TEXT PROVIDED
--- START ---

Imagine this; you’re standing under a broken roof with holes big enough to let the raindrops settle under your feet. The wall’s paint around you is weathering and peeling off in spots, and the slats in the shutters on the windows are mostly broken out and covered in debris, allowing a blast of icy-cold air to spread throughout your body, tingling along your skin.
Unfortunately, this is not a fiction novel or a movie scene. For thousands of Beirut residents this year, this is a reality materializing by the day as winter edges closer and closer.
During this time of the year in Lebanon, what would be in the process of materializing is the happy expectation of Christmas festivities. Not this year though. Too many Beirut residents can’t even expect to have a safe and warm dwelling, let alone a Christmas tree to spark colorful warm lights in what they used to call their living rooms.

--- END ---

STUDY MATERIAL
--- START ---

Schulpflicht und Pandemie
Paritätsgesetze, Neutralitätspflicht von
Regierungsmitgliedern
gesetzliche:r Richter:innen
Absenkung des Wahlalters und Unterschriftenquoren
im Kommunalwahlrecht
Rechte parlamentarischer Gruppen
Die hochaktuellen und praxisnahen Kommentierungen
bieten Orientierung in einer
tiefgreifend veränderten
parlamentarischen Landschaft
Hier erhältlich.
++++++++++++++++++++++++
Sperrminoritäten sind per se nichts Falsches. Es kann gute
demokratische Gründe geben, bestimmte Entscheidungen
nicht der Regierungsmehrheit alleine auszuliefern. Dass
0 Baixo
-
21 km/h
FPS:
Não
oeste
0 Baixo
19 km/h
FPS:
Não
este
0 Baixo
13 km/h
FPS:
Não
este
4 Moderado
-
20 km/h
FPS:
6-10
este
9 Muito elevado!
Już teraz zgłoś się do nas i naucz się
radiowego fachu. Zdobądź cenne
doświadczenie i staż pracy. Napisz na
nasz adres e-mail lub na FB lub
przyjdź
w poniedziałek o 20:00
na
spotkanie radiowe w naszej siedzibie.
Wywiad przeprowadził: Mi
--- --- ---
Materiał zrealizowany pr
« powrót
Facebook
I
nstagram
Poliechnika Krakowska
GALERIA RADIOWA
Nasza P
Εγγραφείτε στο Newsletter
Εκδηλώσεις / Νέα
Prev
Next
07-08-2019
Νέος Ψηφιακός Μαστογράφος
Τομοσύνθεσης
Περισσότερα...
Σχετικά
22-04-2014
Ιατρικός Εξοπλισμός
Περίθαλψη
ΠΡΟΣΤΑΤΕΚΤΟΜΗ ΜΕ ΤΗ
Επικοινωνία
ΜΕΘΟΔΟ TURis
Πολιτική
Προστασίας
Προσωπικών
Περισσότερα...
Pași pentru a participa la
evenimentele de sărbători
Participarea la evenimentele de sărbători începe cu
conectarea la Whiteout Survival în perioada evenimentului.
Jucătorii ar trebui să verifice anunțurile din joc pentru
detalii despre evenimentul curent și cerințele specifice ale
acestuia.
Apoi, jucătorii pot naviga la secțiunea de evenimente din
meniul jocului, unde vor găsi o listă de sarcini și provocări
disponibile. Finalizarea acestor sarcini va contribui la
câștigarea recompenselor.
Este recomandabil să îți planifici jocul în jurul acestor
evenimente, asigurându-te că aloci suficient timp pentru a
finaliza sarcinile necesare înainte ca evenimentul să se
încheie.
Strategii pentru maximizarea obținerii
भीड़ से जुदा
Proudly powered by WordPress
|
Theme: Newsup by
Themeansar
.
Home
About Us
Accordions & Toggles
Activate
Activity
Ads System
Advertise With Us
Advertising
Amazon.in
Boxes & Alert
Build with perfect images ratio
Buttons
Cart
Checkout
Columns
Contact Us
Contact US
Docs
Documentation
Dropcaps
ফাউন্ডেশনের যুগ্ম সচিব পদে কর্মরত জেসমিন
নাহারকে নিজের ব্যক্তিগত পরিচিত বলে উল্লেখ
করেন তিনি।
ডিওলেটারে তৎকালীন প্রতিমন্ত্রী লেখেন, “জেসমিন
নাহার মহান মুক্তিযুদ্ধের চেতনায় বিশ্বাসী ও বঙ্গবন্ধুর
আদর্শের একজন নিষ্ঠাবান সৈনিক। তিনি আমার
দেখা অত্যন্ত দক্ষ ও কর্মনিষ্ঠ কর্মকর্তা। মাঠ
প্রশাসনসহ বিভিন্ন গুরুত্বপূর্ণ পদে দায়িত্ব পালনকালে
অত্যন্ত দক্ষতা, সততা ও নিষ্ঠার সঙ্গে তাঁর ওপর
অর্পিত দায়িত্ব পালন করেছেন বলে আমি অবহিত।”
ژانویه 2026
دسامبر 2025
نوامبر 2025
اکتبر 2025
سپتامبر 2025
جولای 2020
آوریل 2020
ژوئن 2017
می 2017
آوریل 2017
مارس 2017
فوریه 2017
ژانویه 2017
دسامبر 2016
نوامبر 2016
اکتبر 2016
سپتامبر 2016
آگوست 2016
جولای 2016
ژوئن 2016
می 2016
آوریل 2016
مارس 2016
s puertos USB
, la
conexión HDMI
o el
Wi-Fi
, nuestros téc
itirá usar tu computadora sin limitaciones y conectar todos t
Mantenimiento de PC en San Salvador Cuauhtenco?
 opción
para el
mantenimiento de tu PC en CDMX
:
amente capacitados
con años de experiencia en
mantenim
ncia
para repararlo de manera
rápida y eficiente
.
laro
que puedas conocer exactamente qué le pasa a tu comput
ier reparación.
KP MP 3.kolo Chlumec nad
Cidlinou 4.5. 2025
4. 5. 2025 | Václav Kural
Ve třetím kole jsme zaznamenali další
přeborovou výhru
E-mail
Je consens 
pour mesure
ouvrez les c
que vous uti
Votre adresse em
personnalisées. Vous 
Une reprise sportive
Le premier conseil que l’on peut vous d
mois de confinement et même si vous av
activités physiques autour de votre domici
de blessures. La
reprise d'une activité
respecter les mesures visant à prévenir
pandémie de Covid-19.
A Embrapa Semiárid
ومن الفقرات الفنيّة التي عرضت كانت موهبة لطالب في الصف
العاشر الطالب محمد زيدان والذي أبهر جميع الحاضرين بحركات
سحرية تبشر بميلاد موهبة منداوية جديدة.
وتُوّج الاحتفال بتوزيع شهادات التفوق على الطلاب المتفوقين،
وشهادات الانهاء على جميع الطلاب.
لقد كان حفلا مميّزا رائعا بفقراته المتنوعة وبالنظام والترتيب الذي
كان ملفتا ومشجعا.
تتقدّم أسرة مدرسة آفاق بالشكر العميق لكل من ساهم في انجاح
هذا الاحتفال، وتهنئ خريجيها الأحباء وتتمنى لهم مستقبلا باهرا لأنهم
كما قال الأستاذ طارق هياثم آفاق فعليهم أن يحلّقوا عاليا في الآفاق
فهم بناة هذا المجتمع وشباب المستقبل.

--- END ---

WHAT THIS EXERCISE ASKS
1. Answer these questions about the Beirut text:
(a) What is weathering and peeling off in spots?
(b) Which season is edging closer?
(c) What would usually be materializing at this time of year in Lebanon?
2. Print the part of the Beirut text from "Imagine this; you’re" up to and including "along your skin.".
3. Write what comes next in the Beirut text, picking up after its final sentence.
The data above is separate material and is not related to the Beirut text.

EXPECTED RESPONSES
1.
(a) The wall's paint.
(b) Winter.
(c) The happy expectation of Christmas festivities.

2.
Imagine this; you’re standing under a broken roof with holes big enough to let the raindrops settle under your feet. The wall’s paint around you is weathering and peeling off in spots, and the slats in the shutters on the windows are mostly broken out and covered in debris, allowing a blast of icy-cold air to spread throughout your body, tingling along your skin.

3.
The disastrous explosion that shook Beirut’s port on August 4th hasn’t left them with much when it cruelly wiped out a huge area of the capital, killing at least 220 people, and leaving 7,000 injured.
That came to exacerbate dramatically the living conditions of many who were already suffering a crippling economy, multiple crises, and an unemployment rate exceeding 50%.
The revolution of the people factually ensued to shake off the ruling body to act and stop the collapse. The pandemic emerged, suspending the people’s efforts and adding to their predicament.
As if that wasn’t enough, Beirut’s enormous explosion propelled at least 300,000 people into homelessness, with thousands of people unable to afford to repair their blast-damaged houses. To date, over 3 months later, countless are still waiting for the government to step up.
According to a survey prepared by the Lebanese army, around 85,744 residential units were partially or completely damaged by the explosion.
President of the Advanced Emergency Room Sami Howayek announced on Sunday that the army began distributing financial compensations a week ago and it will compensate around 10,000 housing units. The majority, though, will have to keep praying for a miracle.
Beirut’s Governor Marwan Abboud told Xinhua that the city is in a dire situation as the Lebanese state is bankrupt and Lebanon hasn’t yet received the donations pledged by the emergency conference organized in response to the blast.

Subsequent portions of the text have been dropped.